The first step in gating is often distinguishing populations of cells based on their forward and side scatter properties. Forward and side scatter give an estimation of the size and granularity of the cells respectively, although this can depend on several factors such as the sample, the wavelength of the laser, the collection angle and the refractive index of the sample and the sheath fluid. Distinguishing populations of cells can be relatively straight forward for cell lines where there is only one type of cell, but it can be more complex for samples where there are multiple cell types. As can be seen in the density plots in Figure 13, red cell lysed whole blood has several distinct populations. The red/yellow/green/blue hot spots indicate increasing numbers of events resulting from discrete populations of cells. The light scatter patterns of granulocytes, monocytes and lymphocytes allow them to be distinguished from cellular debris and dead cells. Debris and dead cells often have a lower level of forward scatter and are found at the bottom left corner of the density plot. The forward scatter threshold can be increased to avoid collecting these events, or they can be removed by gating on the populations of interest (Figure 13A). Data can also be plotted as a combination of fluorescence and forward or side scatter as seen with CD45 Pacific Blue in Figure 13B. Forward and side scatter gating is often used to remove dead cells which have increased autofluorescence and non-specific binding of antibodies however, including a viability dye is a much more reliable method.

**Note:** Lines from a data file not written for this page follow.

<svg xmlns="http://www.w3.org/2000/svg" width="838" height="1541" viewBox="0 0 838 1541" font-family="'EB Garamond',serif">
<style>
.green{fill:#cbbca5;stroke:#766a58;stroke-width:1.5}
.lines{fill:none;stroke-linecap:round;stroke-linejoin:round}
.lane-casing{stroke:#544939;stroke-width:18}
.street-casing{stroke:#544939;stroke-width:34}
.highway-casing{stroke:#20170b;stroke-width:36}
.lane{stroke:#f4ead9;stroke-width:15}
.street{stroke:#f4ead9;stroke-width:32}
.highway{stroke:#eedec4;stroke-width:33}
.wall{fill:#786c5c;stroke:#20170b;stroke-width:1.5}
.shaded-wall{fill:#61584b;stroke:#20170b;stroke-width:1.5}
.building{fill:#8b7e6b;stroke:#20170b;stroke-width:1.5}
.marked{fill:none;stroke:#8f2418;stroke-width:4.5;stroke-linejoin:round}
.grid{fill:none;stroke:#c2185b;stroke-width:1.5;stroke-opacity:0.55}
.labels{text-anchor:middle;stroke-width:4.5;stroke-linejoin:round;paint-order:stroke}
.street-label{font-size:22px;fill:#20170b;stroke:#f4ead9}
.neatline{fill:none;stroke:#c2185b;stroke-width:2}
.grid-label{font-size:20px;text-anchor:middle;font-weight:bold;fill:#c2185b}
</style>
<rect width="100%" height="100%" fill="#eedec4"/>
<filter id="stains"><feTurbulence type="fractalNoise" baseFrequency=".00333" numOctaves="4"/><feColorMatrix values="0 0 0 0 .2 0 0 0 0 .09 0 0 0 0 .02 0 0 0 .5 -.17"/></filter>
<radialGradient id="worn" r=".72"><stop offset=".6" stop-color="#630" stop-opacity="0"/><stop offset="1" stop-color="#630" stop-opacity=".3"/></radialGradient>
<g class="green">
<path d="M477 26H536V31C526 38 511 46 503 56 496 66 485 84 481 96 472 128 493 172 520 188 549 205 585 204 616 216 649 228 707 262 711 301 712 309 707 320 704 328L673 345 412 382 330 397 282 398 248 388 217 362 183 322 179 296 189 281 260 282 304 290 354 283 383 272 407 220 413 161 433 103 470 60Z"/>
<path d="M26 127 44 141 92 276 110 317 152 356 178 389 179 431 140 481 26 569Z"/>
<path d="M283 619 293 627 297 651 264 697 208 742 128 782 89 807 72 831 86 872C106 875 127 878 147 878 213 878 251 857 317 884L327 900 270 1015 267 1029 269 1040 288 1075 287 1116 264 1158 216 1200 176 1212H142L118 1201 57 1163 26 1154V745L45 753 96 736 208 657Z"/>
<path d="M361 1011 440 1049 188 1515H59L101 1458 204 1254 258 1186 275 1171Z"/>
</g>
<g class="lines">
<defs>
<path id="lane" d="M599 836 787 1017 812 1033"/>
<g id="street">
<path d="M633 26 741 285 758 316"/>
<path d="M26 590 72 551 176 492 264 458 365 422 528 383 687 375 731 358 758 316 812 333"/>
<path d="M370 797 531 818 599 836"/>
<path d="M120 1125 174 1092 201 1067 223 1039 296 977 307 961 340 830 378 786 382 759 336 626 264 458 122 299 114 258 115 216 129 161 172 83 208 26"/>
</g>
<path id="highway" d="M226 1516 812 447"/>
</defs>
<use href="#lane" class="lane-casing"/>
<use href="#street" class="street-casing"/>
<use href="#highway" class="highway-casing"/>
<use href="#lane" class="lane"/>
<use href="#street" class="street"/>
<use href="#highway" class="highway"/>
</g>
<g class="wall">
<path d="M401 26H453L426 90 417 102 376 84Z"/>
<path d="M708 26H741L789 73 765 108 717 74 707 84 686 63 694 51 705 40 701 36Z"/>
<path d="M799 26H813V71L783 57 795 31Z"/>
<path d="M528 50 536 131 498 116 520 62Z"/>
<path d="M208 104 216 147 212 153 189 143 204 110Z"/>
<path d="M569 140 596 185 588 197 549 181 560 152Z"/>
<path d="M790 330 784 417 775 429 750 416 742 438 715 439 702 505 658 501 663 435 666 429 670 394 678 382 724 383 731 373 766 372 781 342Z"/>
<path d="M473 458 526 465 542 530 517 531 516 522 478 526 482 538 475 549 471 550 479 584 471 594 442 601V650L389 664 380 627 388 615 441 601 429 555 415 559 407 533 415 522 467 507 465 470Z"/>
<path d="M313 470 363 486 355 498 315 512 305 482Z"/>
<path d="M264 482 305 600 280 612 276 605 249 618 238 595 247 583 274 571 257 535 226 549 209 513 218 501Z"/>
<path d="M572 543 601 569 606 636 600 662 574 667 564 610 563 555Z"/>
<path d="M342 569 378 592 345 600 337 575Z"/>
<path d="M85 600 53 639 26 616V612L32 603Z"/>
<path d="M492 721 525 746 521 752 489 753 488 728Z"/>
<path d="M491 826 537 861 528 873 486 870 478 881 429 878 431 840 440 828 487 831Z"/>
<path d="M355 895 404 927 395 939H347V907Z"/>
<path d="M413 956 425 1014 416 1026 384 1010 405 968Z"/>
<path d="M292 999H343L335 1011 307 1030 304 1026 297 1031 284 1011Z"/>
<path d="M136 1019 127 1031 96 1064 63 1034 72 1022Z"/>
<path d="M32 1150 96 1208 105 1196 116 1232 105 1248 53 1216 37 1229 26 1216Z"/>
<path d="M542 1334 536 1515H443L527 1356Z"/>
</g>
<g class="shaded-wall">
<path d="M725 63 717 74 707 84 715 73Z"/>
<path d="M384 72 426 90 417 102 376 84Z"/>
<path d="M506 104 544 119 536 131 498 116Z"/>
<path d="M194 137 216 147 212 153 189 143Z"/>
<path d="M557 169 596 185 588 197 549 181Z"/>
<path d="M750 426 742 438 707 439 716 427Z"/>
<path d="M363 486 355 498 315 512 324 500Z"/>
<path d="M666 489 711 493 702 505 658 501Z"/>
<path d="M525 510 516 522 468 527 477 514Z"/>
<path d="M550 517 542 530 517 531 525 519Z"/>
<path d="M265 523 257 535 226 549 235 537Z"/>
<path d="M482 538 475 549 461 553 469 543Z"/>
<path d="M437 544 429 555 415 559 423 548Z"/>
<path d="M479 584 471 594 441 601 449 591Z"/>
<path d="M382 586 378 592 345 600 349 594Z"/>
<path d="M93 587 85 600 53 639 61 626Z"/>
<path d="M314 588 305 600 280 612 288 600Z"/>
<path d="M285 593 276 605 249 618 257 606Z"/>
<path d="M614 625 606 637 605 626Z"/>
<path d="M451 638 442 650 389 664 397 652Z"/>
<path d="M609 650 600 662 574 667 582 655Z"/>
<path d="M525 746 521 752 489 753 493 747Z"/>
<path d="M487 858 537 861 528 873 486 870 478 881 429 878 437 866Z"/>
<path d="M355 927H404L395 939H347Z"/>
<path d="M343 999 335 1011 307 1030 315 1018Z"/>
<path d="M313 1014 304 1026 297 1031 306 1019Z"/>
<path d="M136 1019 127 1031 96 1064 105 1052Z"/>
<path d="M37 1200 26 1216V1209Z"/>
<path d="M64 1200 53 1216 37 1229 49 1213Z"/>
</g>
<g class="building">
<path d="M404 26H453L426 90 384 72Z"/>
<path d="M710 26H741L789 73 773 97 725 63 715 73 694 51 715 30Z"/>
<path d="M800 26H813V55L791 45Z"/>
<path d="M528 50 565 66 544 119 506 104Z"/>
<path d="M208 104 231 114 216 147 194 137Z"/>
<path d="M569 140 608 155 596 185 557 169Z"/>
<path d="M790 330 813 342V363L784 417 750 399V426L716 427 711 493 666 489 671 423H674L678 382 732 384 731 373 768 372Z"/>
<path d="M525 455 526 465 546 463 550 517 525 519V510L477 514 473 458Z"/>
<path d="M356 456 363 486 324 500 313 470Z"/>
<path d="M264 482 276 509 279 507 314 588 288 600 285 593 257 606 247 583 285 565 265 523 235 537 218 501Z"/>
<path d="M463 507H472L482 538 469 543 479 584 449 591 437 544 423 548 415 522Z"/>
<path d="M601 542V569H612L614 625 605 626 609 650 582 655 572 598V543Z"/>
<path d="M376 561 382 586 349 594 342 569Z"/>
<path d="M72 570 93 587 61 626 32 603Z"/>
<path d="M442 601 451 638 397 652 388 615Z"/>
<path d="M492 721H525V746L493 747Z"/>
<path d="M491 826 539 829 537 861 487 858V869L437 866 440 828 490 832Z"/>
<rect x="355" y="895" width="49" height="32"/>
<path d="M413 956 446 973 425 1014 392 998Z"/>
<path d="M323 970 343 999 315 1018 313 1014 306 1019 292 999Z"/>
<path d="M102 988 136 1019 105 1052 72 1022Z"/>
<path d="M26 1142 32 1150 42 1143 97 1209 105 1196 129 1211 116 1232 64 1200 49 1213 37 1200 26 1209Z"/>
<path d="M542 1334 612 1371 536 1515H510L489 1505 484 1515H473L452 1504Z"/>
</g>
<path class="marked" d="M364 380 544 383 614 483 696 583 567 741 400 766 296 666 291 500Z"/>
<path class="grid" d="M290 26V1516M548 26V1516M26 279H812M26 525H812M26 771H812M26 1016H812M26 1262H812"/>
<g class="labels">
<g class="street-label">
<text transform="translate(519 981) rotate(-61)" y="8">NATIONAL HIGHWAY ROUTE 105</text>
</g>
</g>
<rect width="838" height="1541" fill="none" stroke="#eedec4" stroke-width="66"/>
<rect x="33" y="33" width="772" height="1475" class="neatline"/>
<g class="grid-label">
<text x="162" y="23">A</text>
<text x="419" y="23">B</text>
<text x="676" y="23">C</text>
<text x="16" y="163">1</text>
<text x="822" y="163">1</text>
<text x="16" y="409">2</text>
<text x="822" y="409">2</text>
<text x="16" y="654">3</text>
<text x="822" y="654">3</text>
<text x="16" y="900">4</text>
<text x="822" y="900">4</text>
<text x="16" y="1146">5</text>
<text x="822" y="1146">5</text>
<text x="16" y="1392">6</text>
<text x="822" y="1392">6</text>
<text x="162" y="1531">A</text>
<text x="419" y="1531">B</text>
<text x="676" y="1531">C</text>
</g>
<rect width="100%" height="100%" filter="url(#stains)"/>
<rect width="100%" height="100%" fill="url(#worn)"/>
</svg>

Fig. 13. Analysis of lysed whole blood. A. SSC vs. FSC density plot: B. SSC vs. CD45 PB (MCA87PB) fluorescence plot. PB, Pacific Blue; FSC, forward scatter; SSC, side scatter.
Events can also be displayed as a dot plot where no density information is shown or as a contour map to show the relative intensity of scatter patterns. Examples of contour maps are shown in Figure 14.
Fig. 14. Analysis of lysed whole blood. A. SSC vs. FSC contour plot: B. SSC vs. FSC contour plot plus outliers; FSC, forward scatter; SSC, side scatter.
It is down to the user preference as to which display is preferred, but sometimes discrete populations of cells are easier to visualize on contour diagrams.